Applies the iterative solution method described by J.D. Williams in his classic
book, The Compleat Strategyst, ISBN 0-486-25101-2. See chapter 5, page 180 for details. '''
from operator import add, neg
def solve(payoff_matrix, iterations=100):
'Return the oddments (mixed strategy ratios) for a given payoff matrix'
transpose = zip(*payoff_matrix)
numrows = len(payoff_matrix)
numcols = len(transpose)
row_cum_payoff = [0] * numrows
col_cum_payoff = [0] * numcols
colpos = range(numcols)
rowpos = map(neg, xrange(numrows))
colcnt = [0] * numcols
rowcnt = [0] * numrows
active = 0
for i in xrange(iterations):
rowcnt[active] += 1
col_cum_payoff = map(add, payoff_matrix[active], col_cum_payoff)
active = min(zip(col_cum_payoff, colpos))[1]
colcnt[active] += 1
row_cum_payoff = map(add, transpose[active], row_cum_payoff)
active = -max(zip(row_cum_payoff, rowpos))[1]

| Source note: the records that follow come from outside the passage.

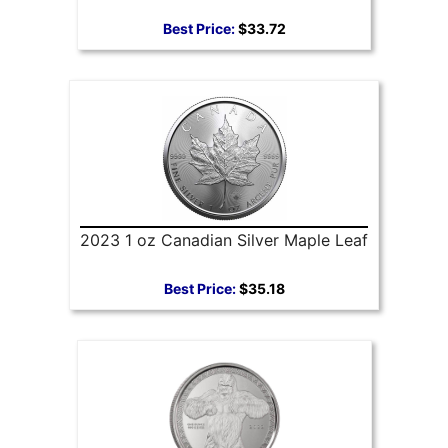
Best Price:
$33.72
2023 1 oz Canadian Silver Maple Leaf
Best Price:
$35.18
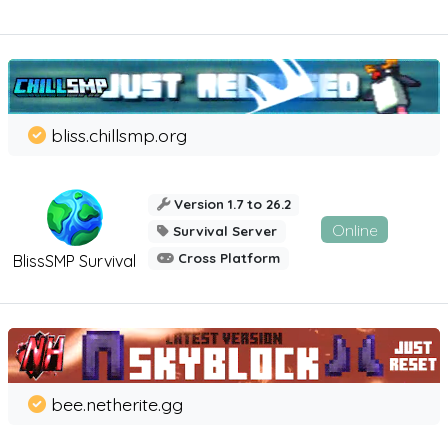
bliss.chillsmp.org
Version 1.7 to 26.2
Online
Survival Server
Cross Platform
BlissSMP Survival
bee.netherite.gg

value_of_game = (max(row_cum_payoff) + min(col_cum_payoff)) / 2.0 / iterations
return rowcnt, colcnt, value_of_game
print solve([[2,3,1,4], [1,2,5,4], [2,3,4,1], [4,2,2,2]])
print solve([[4,0,2], [6,7,1]])
Discussion:
This is a general purpose tool for solving all of the games in the J.D. Williams book.
The approach is to gather strategy selection statistics from a succession of plays where each player makes the best countermove based upon the opponent's cumulative history of plays.
The output is the strategy oddment (the relative ratio that a player should play each strategy). For instance, given the payoff matrix:
A B C
_ _ _
D | 4 0 2
E | 6 7 1
The [75, 25] return value means that strategy D should be played 75% of the time and that E should be played 25% of the time. Likewise, the opponent's oddment of [0, 13, 87] means that the opponent should never play A and should play B and C in about a 1:7 ratio (approximately). The value of the game is about 1.765.
Given an m-by-n matrix, the running time is O((m+n)*iterations). So, this function performs respectably even with very large payoff matrices.
|